Transform and Bitstream Domain Image Classification
This work enables first-pass screening in resource-constrained environments like networks, but it is incremental as it applies existing methods to new data with lower performance.
The paper tackled image classification directly in compressed domains, specifically JPEG transform data and binary bitstreams, achieving top-1 accuracies of approximately 70% and 60% on the Caltech C101 database, which are significantly below the state-of-the-art (~95%).

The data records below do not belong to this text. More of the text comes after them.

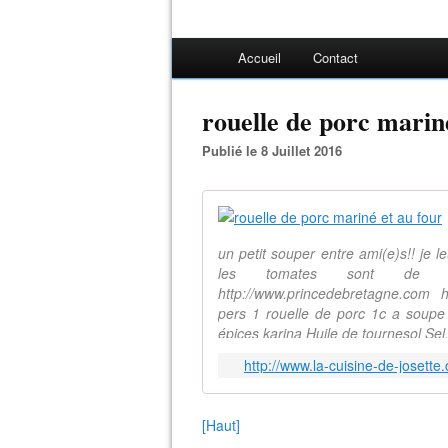
Accueil
Contact
rouelle de porc marin
Publié le 8 Juillet 2016
un petit souper entre ami(e)s!! je le
les tomates sont de mo
http://www.princedebretagne.com h
pers 1 rouelle de porc 1c a soupe
épices karina Huile de tournesol Sel
http://www.la-cuisine-de-josett
[Haut]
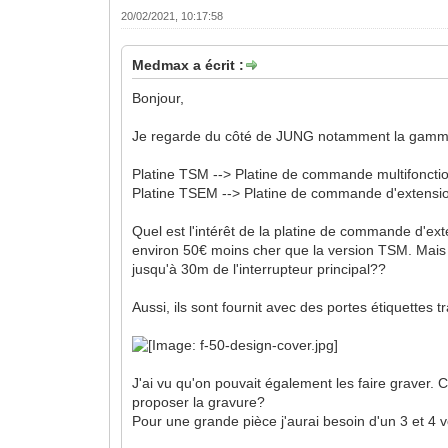
20/02/2021, 10:17:58
Medmax a écrit :
Bonjour,
Je regarde du côté de JUNG notamment la gamme
Platine TSM --> Platine de commande multifoncti
Platine TSEM --> Platine de commande d'extensi
Quel est l'intérêt de la platine de commande d'ext
environ 50€ moins cher que la version TSM. Mais 
jusqu'à 30m de l'interrupteur principal??
Aussi, ils sont fournit avec des portes étiquettes 
J'ai vu qu'on pouvait également les faire graver
proposer la gravure?
Pour une grande pièce j'aurai besoin d'un 3 et 4 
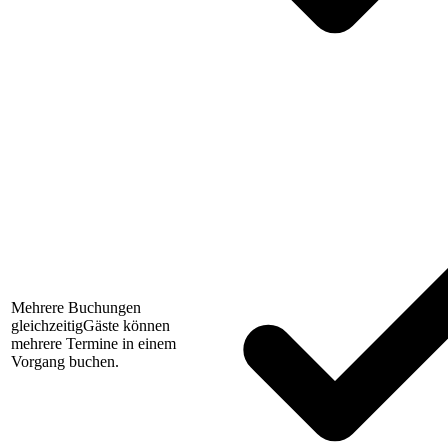
Mehrere Buchungen
gleichzeitig
Gäste können
mehrere Termine in einem
Vorgang buchen.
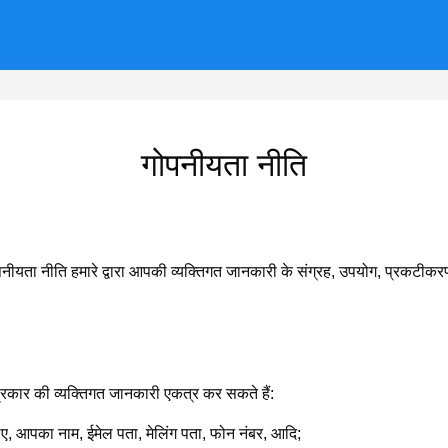
गोपनीयता नीति
यता नीति हमारे द्वारा आपकी व्यक्तिगत जानकारी के संग्रह, उपयोग, प्रकटीकरण और 
्रकार की व्यक्तिगत जानकारी एकत्र कर सकते हैं:
, आपका नाम, ईमेल पता, मेलिंग पता, फोन नंबर, आदि;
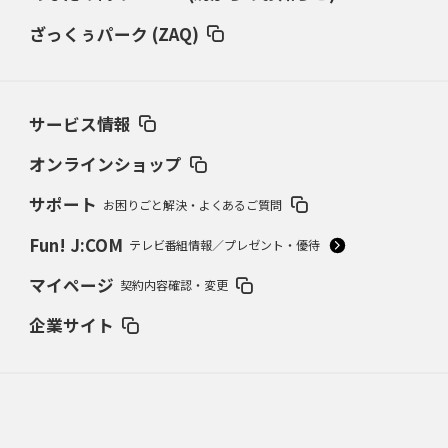
ざっくぅパーク (ZAQ)
サービス情報
オンラインショップ
サポート
お困りごと解決・よくあるご質問
Fun! J:COM
テレビ番組情報／プレゼント・優待
マイページ
契約内容確認・変更
企業サイト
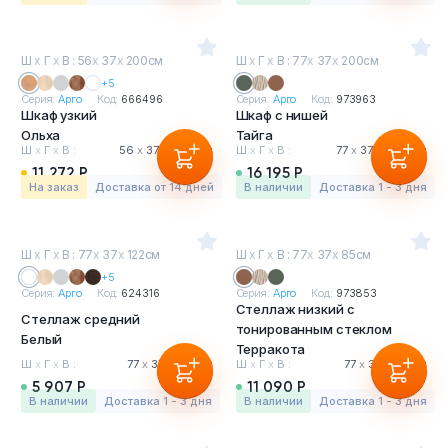
Ш
х
Г
х
В : 56
х
37
х
200см
Ш
х
Г
х
В : 77
х
37
х
200см
+5
Серия:
Арго
Код:
666496
Серия:
Арго
Код:
973963
Шкаф узкий
Шкаф с нишей
Ольха
Тайга
Ш
х
Г
х
В :
56
х
37
х
200 см
Ш
х
Г
х
В :
77
х
37
х
200 см
11 272 Р
16 195 Р
На заказ
Доставка от 14 дней
в наличии
Доставка 1 - 3 дня
Ш
х
Г
х
В : 77
х
37
х
122см
Ш
х
Г
х
В : 77
х
37
х
85см
+5
Серия:
Арго
Код:
624316
Серия:
Арго
Код:
973853
Стеллаж низкий с
Стеллаж средний
тонированным стеклом
Белый
Терракота
Ш
х
Г
х
В :
77
х
37
х
122 см
Ш
х
Г
х
В :
77
х
37
х
85 см
5 907 Р
11 090 Р
в наличии
Доставка 1 - 3 дня
в наличии
Доставка 1 - 3 дня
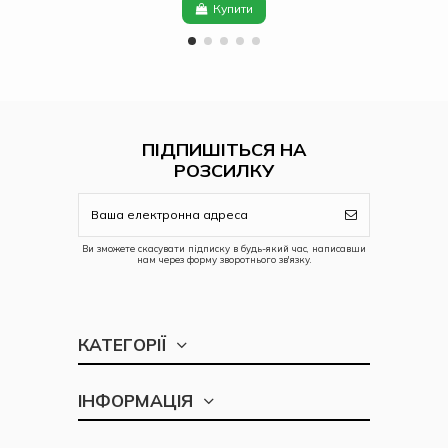
Купити
ПІДПИШІТЬСЯ НА
РОЗСИЛКУ
Ви зможете скасувати підписку в будь-який час, написавши
нам через форму зворотнього зв'язку.
КАТЕГОРІЇ
ІНФОРМАЦІЯ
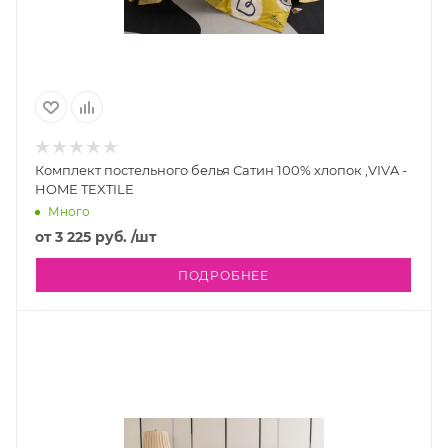
Комплект постельного белья Сатин 100% хлопок ,VIVA -
HOME TEXTILE
Много
от
3 225 руб.
/шт
ПОДРОБНЕЕ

Classification of images within the compressed domain offers significant benefits. These benefits include reduced memory and computational requirements of a classification system. This paper proposes two such methods as a proof of concept: The first classifies within the JPEG image transform domain (i.e. DCT transform data); the second classifies the JPEG compressed binary bitstream directly. These two methods are implemented using Residual Network CNNs and an adapted Vision Transformer. Top-1 accuracy of approximately 70% and 60% were achieved using these methods respectively when classifying the Caltech C101 database. Although these results are significantly behind the state of the art for classification for this database (~95%), it illustrates the first time direct bitstream image classification has been achieved. This work confirms that direct bitstream image classification is possible and could be utilised in a first pass database screening of a raw bitstream (within a wired or wireless network) or where computational, memory and bandwidth requirements are severely restricted.